It’s been 25 years since I first stepped onto African soil. I was a wide-eyed study-abroad student fortunate enough to be able to travel the globe for 100 days. Every country I visited, across three continents, brought indelible experiences that changed my worldview. Let’s be honest, though: The food was as mind-blowing as anything else.

This was especially true in both South Africa and Kenya, because while I tried new-to-me dishes in India and Vietnam and Japan, those cuisines were relatively familiar to my American palate. But African foods hadn’t—and still haven’t—been as widely exported to the United States as others, which is what made digging into braai (South African barbecue), bobotie (a minced-meat casserole), ugali (cornmeal mush), and irio (mashed potatoes with corn, peas, and greens) so revelatory for me.

In this month’s “Expanding The Palate,” associate food editor Ethan Pan may lead you to a similar epiphany—that is, if you aren’t already familiar with metro Denver’s long-standing African food scene. “Restaurants have come and gone over the decades,” Pan says, “but if you know to look for them, you can find local eateries that specialize in Ethiopian, Ghanaian, Moroccan, South African, Kenyan, Senegalese, and Sudanese cuisines, among others. Many, if not most, are run by immigrants, and all of them offer something delicious.”

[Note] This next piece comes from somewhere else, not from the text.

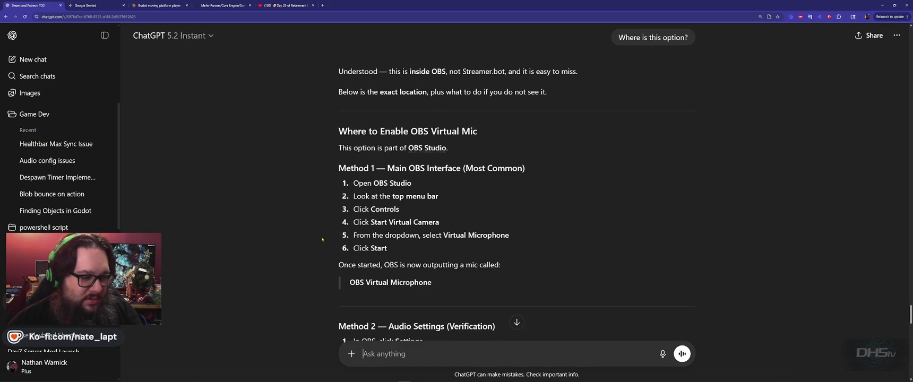
Read the OBS Virtual Mic troubleshooting reply, then bring GitHub Desktop and Cursor forward.
{"action": "scroll", "coordinate": [322, 239], "scroll_direction": "down", "scroll_amount": 3}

I can attest that Pan is right. The meals I’ve had at Ras Kassa’s Ethiopian Restaurant, at Cafe Paprika, at Le French, and at several eateries that have since closed have always served flavors that take me back to my first experiences in Africa. I hope they’ll be memorable for you, too.


Illustration by Arthur Mount

Robert Sanchez
Senior Staff Writer

Senior staff writer Robert Sanchez might kindly be described as baseball-obsessed: He has tens of thousands of baseball cards in his collection, has played in fantasy leagues for the past 30 years, and once was the Little League teammate of Hall of Famer Roy Halladay. So when a parent at one of his daughter’s swim meets mentioned that she was the first general manager of a professional women’s baseball team called the Colorado Silver Bullets three decades ago, Sanchez was determined to chase down the story. Over the past several months, he reached out to former players, who in turn connected him with even more sources for “The Girls Of Summer.” “For a baseball fan like myself, that was heaven,” Sanchez says. He heard countless unforgettable anecdotes, not all of which he was able to include. For instance, one former player has since been diagnosed with cancer and underwent a mastectomy; her doctor recommended she limit movement, but she was determined to throw batting practice to her son’s team the week after her procedure. Sanchez’s biggest takeaway from his reporting? “Baseball is for everyone. That, and these are some badass women,” he says. Sanchez also has a request for 5280’s readers: If you have a Colorado Silver Bullets hat from 1994, he’d like to buy it and wear it with pride.